Slow Going for Quick Service

Through the highs and lows of an unsure economy, restaurant users, particularly quick-service concepts (QSRs), have historically been the prevailing force behind an active retail market. While the stream of calls from QSRs shows the tenant side is keeping up its end of this grand bargain, market conditions have been standing in the way.

The continual ups and downs in the market have caused such belly-aching fluctuation that landlords have become more willing than ever to renegotiate leases for their more stable tenants. Rent reductions and other concessions are even offered to tenants who, for the most part, have maintained their side of the deal. As a result, the market has been lacking new food-ready inventory, pushing rents far above their fair market value and allowing landlords to be stricter in their demands for incoming QSR tenants. Security guidelines have become more stringent, financial documents have come to carry more weight and four- to six-month security deposits have become the norm. Landlords are prioritizing credit tenants with additional locations and pristine landlord references. Users have to “take it, or somebody else will.”

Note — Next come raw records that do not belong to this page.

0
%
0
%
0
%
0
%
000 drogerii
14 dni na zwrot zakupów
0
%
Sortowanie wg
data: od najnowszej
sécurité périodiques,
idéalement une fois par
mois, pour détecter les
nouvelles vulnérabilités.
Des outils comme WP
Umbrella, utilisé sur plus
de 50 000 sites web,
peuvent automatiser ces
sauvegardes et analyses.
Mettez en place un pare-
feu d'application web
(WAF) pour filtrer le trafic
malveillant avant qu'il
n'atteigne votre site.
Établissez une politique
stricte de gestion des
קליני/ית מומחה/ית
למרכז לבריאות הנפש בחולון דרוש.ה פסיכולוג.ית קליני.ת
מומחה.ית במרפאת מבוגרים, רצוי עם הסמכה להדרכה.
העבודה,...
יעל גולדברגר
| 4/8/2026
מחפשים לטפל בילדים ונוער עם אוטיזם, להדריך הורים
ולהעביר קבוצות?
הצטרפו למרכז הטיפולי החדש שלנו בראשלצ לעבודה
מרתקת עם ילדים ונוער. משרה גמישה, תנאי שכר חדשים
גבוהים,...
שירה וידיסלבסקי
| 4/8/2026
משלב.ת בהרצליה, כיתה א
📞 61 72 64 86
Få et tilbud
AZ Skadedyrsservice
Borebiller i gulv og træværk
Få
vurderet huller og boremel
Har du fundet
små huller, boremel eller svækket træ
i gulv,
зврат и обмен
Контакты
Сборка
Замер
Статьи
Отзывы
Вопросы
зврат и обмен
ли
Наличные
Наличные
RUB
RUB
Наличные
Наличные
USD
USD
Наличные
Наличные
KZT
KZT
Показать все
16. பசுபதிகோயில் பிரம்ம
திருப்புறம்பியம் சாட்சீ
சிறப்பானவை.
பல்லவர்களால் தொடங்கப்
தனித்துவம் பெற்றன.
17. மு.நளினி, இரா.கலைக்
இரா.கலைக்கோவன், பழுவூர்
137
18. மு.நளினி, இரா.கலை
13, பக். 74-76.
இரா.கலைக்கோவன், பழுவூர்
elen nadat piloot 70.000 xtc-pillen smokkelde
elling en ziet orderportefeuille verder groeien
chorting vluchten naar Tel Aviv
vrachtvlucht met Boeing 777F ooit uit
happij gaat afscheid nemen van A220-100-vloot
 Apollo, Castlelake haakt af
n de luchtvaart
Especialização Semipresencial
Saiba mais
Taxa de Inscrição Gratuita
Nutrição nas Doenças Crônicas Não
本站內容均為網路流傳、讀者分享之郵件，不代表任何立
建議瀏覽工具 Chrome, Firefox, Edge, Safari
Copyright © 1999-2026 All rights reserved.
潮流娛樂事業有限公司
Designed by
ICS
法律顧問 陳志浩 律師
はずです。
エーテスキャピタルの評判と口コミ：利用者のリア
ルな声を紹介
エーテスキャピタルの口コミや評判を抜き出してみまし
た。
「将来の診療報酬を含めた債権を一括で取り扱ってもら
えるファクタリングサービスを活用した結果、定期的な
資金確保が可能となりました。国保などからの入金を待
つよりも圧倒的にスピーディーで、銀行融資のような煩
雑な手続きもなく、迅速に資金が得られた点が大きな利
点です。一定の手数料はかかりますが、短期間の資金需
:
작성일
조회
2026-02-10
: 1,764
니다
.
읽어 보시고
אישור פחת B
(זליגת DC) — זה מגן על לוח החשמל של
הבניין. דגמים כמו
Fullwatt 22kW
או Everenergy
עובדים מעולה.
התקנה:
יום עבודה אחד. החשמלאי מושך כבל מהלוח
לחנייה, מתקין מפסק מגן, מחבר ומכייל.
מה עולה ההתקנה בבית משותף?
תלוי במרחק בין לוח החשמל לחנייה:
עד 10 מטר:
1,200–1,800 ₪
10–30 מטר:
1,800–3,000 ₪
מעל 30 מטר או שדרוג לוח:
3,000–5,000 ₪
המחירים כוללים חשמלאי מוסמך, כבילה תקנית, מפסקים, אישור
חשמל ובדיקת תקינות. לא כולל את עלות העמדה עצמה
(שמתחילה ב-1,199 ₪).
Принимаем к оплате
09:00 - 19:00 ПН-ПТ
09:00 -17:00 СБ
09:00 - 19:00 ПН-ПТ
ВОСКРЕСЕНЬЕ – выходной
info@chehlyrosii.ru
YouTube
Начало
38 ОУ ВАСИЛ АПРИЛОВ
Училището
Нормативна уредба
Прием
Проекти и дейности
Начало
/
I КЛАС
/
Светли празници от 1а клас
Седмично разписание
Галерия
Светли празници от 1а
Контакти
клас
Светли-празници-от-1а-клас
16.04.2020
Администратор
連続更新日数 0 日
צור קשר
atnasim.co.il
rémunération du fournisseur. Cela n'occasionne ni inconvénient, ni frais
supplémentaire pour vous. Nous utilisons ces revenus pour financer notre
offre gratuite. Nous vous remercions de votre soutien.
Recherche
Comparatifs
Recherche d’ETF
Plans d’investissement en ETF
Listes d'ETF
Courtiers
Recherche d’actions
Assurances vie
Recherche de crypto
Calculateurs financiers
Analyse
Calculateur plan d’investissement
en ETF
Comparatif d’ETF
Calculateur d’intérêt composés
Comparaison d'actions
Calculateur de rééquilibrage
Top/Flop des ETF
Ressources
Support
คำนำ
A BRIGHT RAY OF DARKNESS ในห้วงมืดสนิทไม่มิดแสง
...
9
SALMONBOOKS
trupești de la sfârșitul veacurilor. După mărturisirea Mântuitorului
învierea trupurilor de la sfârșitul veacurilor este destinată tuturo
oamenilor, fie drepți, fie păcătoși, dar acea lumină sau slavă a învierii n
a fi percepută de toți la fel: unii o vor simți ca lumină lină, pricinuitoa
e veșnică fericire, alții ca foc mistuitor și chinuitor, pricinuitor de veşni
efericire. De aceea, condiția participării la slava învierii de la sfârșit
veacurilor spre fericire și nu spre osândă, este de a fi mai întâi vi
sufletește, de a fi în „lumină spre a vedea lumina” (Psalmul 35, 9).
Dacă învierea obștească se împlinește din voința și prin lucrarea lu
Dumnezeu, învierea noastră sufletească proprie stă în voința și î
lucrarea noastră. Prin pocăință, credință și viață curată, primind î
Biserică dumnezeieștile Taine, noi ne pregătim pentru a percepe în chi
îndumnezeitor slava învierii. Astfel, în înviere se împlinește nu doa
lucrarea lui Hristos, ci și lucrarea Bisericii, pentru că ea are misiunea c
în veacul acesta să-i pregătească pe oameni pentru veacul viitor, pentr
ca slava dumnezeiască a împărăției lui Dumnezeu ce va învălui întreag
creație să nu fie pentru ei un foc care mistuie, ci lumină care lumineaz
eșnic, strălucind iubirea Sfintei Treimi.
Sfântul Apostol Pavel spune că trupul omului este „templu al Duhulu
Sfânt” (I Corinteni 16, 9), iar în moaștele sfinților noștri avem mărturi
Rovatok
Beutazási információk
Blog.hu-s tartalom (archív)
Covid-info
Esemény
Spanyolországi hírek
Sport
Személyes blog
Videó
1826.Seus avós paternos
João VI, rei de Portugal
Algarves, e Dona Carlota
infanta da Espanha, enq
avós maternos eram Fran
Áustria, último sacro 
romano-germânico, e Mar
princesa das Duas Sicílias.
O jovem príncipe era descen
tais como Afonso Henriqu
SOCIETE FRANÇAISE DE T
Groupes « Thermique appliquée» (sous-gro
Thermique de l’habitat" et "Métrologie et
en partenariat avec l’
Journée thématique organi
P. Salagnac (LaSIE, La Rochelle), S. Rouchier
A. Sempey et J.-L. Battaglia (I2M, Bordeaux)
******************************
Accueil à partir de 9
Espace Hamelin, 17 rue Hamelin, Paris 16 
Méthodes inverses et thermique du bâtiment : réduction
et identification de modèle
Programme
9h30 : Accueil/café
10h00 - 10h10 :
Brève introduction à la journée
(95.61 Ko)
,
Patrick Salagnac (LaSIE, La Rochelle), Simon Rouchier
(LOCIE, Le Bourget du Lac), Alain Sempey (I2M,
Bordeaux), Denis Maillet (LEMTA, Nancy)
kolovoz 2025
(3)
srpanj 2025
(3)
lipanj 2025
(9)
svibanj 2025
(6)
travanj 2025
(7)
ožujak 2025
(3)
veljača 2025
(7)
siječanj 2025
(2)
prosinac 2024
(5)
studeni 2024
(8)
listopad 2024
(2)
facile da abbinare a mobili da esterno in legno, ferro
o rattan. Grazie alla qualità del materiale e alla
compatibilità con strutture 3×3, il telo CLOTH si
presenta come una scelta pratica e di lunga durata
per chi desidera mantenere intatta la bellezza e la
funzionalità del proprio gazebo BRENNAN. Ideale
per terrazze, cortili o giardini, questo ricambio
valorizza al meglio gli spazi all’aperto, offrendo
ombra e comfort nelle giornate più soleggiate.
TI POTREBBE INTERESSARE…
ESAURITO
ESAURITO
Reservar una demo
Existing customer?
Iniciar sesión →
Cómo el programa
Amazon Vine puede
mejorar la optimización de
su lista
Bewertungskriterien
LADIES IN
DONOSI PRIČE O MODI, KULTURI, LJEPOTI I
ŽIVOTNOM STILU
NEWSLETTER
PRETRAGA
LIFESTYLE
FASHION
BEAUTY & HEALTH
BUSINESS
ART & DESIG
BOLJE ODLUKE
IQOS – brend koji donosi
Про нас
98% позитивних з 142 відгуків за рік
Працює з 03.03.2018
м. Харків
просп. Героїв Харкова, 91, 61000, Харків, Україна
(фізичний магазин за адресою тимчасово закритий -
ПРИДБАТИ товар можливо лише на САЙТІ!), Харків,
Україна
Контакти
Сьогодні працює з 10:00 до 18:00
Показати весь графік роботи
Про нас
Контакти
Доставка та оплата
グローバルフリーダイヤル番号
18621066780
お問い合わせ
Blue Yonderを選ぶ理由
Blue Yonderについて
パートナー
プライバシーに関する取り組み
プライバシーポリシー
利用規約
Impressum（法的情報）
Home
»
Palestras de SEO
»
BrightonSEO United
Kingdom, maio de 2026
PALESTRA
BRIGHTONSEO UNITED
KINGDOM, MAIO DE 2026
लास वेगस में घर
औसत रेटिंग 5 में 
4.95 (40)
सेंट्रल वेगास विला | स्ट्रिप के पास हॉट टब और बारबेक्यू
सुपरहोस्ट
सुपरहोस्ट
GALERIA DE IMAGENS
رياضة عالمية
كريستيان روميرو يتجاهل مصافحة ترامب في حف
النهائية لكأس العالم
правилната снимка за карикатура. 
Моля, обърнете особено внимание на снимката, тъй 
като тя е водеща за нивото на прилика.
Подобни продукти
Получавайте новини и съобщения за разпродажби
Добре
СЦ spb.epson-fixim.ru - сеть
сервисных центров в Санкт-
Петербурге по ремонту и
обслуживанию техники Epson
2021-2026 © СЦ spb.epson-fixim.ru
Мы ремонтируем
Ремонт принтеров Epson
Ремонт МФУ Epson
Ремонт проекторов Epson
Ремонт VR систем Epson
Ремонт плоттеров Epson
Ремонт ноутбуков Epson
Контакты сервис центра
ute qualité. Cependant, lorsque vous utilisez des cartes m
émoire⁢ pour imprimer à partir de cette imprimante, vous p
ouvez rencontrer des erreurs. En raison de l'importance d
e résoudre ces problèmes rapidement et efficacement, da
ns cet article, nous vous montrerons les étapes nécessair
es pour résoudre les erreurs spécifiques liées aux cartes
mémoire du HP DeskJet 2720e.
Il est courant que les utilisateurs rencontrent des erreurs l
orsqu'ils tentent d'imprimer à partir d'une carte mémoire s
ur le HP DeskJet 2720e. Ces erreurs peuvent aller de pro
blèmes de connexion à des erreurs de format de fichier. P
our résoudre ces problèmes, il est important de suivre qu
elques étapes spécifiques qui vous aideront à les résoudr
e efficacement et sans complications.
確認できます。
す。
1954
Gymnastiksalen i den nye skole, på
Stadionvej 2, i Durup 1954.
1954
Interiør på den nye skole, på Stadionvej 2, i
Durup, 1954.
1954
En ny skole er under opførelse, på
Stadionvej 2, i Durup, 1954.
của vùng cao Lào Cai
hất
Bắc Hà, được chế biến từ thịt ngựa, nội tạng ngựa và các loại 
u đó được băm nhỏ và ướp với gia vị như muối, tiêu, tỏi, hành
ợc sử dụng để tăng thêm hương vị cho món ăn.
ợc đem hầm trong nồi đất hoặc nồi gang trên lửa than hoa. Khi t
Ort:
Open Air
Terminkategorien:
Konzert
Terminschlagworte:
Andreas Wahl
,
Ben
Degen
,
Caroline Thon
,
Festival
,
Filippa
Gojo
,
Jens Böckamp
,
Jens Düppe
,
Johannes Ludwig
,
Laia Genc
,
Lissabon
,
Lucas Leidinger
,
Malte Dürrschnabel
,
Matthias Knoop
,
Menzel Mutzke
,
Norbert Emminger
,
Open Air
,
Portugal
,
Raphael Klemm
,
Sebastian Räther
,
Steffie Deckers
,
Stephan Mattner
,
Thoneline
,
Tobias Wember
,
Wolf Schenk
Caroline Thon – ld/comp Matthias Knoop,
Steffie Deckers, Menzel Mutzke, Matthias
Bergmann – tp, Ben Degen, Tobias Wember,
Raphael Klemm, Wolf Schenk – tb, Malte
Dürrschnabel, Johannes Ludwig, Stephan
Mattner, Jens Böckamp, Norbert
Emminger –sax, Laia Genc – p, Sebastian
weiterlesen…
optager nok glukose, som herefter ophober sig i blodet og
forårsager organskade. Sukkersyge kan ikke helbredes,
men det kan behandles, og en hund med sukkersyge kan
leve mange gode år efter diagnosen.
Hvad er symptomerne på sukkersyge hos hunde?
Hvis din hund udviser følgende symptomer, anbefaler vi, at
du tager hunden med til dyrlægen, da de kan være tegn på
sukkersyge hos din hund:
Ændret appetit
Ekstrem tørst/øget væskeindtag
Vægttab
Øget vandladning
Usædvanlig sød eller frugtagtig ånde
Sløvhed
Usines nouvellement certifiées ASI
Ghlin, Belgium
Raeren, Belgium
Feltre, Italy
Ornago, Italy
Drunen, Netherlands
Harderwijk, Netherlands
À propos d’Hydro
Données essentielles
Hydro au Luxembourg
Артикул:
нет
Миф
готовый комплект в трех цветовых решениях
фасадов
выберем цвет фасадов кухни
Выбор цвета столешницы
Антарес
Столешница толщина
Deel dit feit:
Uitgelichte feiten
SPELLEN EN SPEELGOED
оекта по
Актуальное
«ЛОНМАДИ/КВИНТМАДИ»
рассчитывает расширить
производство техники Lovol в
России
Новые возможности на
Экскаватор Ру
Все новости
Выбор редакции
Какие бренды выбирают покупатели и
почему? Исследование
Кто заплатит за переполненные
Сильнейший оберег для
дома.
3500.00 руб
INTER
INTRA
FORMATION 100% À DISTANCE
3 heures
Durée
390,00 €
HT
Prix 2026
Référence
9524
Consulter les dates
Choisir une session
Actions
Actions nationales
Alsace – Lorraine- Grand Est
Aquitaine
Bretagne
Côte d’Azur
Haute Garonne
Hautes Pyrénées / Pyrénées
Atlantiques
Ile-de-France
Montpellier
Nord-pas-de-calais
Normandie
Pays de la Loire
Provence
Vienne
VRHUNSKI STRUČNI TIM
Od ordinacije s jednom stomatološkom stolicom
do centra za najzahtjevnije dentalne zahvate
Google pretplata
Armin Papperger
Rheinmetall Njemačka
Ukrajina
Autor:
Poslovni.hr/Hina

This leaves QSRs having to make adjustments to their search, allowing for neighborhoods, sites and location sizes they would have otherwise not considered—and still they end up fighting among themselves for that rare piece of usable real estate. These food users are so anxious to sign a lease that more often than not, they end up digging themselves in too deep. The money for capital improvements on the space, not to mention the luxury of some breathing room, has been dumped into an extra few bucks a month in rent and a sizeable security deposit that will be held for the length of term. Right off the bat, success has become a difficult prospect and brokers, more than anyone else, are feeling the heat as there is an abundance of possible deals in a market that has nowhere to deliver them.

As a broker, I work to find the silver lining and orchestrate a fruitful deal for the landlord that also gives the tenant a fair shot at success. In fact, choosing the right broker is an important step that, combined with an intelligent concept development, proper time and due diligence, can help make a concept prosper.

Luke’s Lobster is a strong example of a successful concept deployment in Manhattan. As initial beginners, Luke’s relied on mediums such as Craigslist to uncover opportunities and find personnel. As time went on and the concept gained popularity, the principals opened doors to an experienced broker and began to plot a formulated expansion plan. They have done a terrific job of branding and exposing the concept throughout the city and to new markets including Washington, D.C.

In this city, retail and restaurant spaces are often delivered as-is, at a slightly different size than ideal, and they usually require some degree of construction. First-time or beginning users must learn that in a Manhattan market, you must be open-minded and willing to make adjustments for each scenario. As brokers, we try to keep these users out of their own way and hold their hands, if needed, to cross the finish line. Eventually, the more experience an operator gains and the more locations they open, that user will become more proficient in completing deals, visualizing the potential of new sites and understanding the market in general. But the market also has to be willing to work with the brokers and tenants trying to navigate the bumpy road to success. The current cycle is detrimental to the success of entrepreneurial concepts and makes it very difficult for today’s QSRs to get off the ground.

I easily field about 10 to 15 calls a day from new QSRs, all of whom are begging for a bone and a foot in the door. At the end of the day, it falls on the broker, and relationships mean everything. Although these users are not initially the most appealing, we must not neglect them.

The next Chipotle or Momofuku could be right around the corner.